As I sit in my favorite coffee shop reflecting on my time in New Zealand, I have so many thoughts racing through my mind. The first is familiarity, the fact that I have found my new favorite coffee shop. I have become so adjusted to life in New Zealand, that returning to America will feel like a new abroad experience in itself. I can say that New Zealand welcomed me with open arms.
I was very worried about my transition to New Zealand since I had such a distinct and comfortable routine at my home university. The people and lifestyle in New Zealand are so inviting that I didn’t have any time or need to worry about the adjustment. All of the students and locals here were so friendly and informative about their country. The New Zealand culture as a whole is so relaxed, which made the transition much easier. After becoming familiar with the way of life in New Zealand, it eventually started to feel like home. A home filled with beauty, adventure, and the most amazing people I have ever met.
When asked the question, “Are you sad to go back home?” there are so many ways I could answer. Of course the answer is yes, but then you ask yourself why? Why are you sad about going home? It’s hard to explain to someone how incredible five months can be. If I had to sum everything up it is the people that made this adventure so life-changing.
The country of New Zealand is truly one of a kind. It is such a small piece of land with so much to offer. One of my previous blogs described a trip I took and how it’s not about what you’re doing but whom you are doing it with. I still believe this to be true, but since that blog, I have felt the impact that my abroad friends have made.
The people I have met here have not only made every single day and trip incredible, but I can say that they have changed the way I look at life and the way I feel about myself. I have met some of the most supportive, intelligent, and outgoing people here. People who have pushed me to step out of my comfort zone, believe in myself, and give me such a different outlook on life. The combination of the amazing country I lived in this past semester and the people in this country. The combination of the amazing country and people contribute to me answering “yes,” when people ask if I’m sad to go back home.
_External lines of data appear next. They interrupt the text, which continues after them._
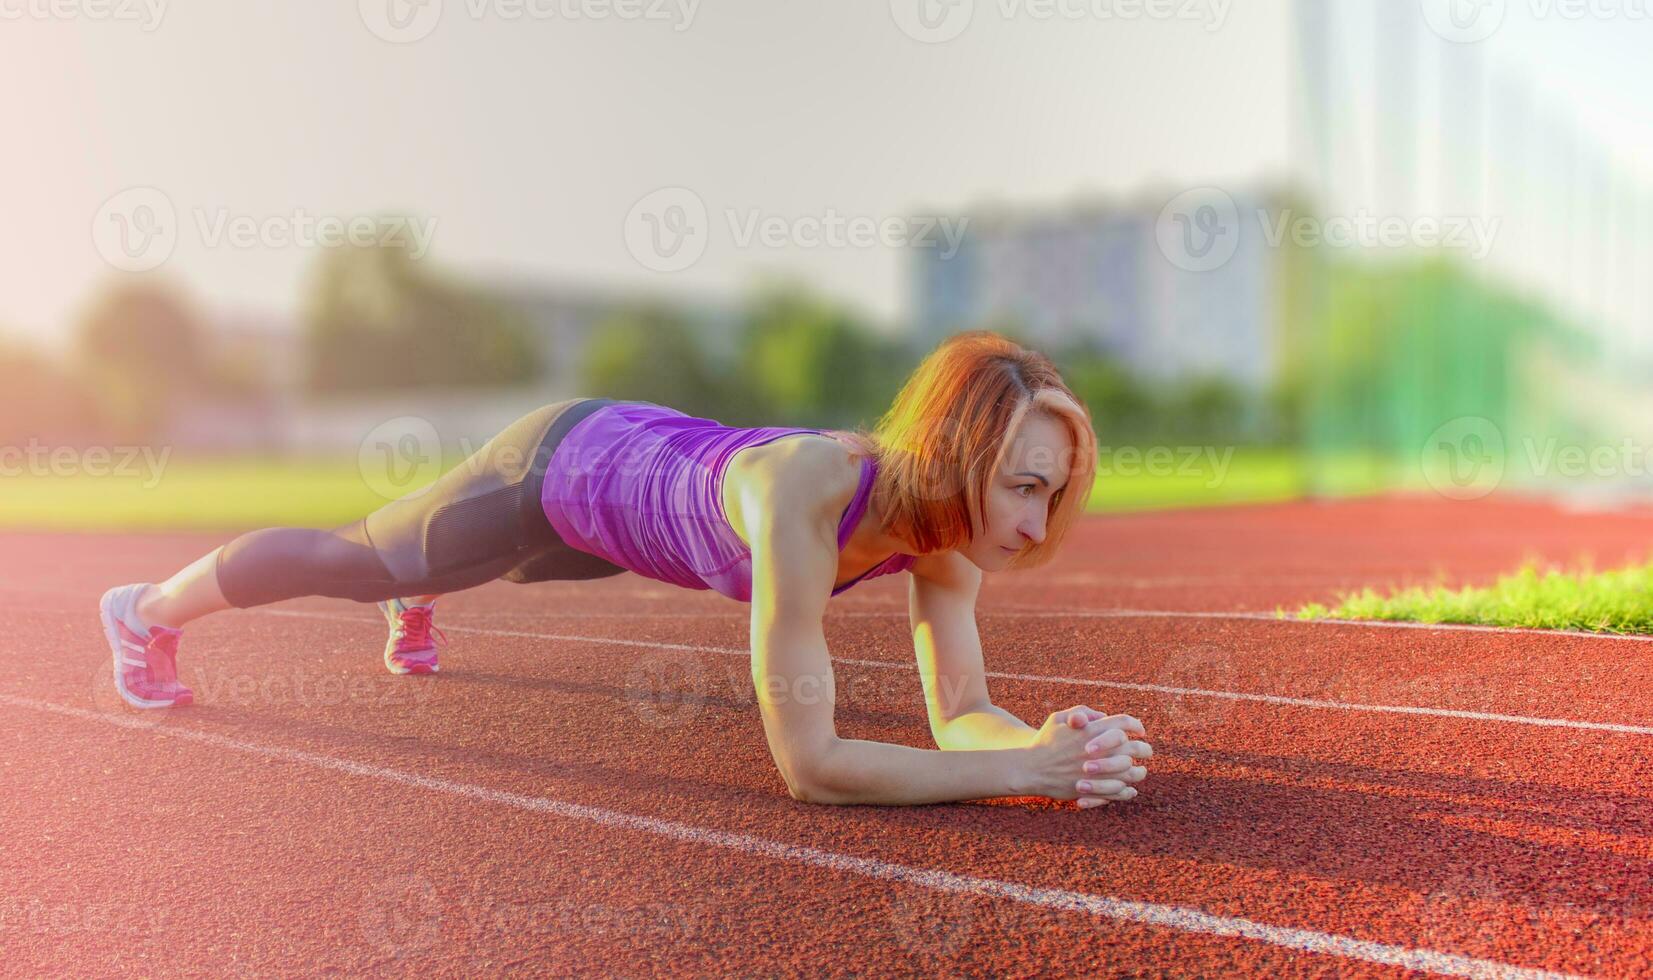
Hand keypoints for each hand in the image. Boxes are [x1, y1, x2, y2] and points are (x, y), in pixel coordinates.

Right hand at [1022, 705, 1150, 808]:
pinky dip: (1127, 791)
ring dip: (1139, 772)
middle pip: (1134, 748)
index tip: (1140, 730)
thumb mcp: (1058, 718)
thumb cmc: (1044, 742)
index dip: (1136, 725)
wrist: (1030, 768)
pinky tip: (1130, 789)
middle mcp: (1098, 750)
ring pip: (1130, 772)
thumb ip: (1081, 712)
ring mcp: (1097, 771)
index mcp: (1091, 730)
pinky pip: (1119, 791)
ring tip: (1141, 771)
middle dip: (1145, 749)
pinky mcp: (1093, 789)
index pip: (1124, 723)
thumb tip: (1102, 716)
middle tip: (1147, 751)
If anyone is hesitant or even considering studying abroad at the University of Otago, I would tell them it would be their biggest regret to not take advantage of this opportunity. I am so incredibly jealous of anyone who is currently signed up for this adventure. New Zealand has given me breathtaking views, experiences, and people I could have ever asked for. As upsetting as it is to leave this country, I wouldn’t want to leave any other way.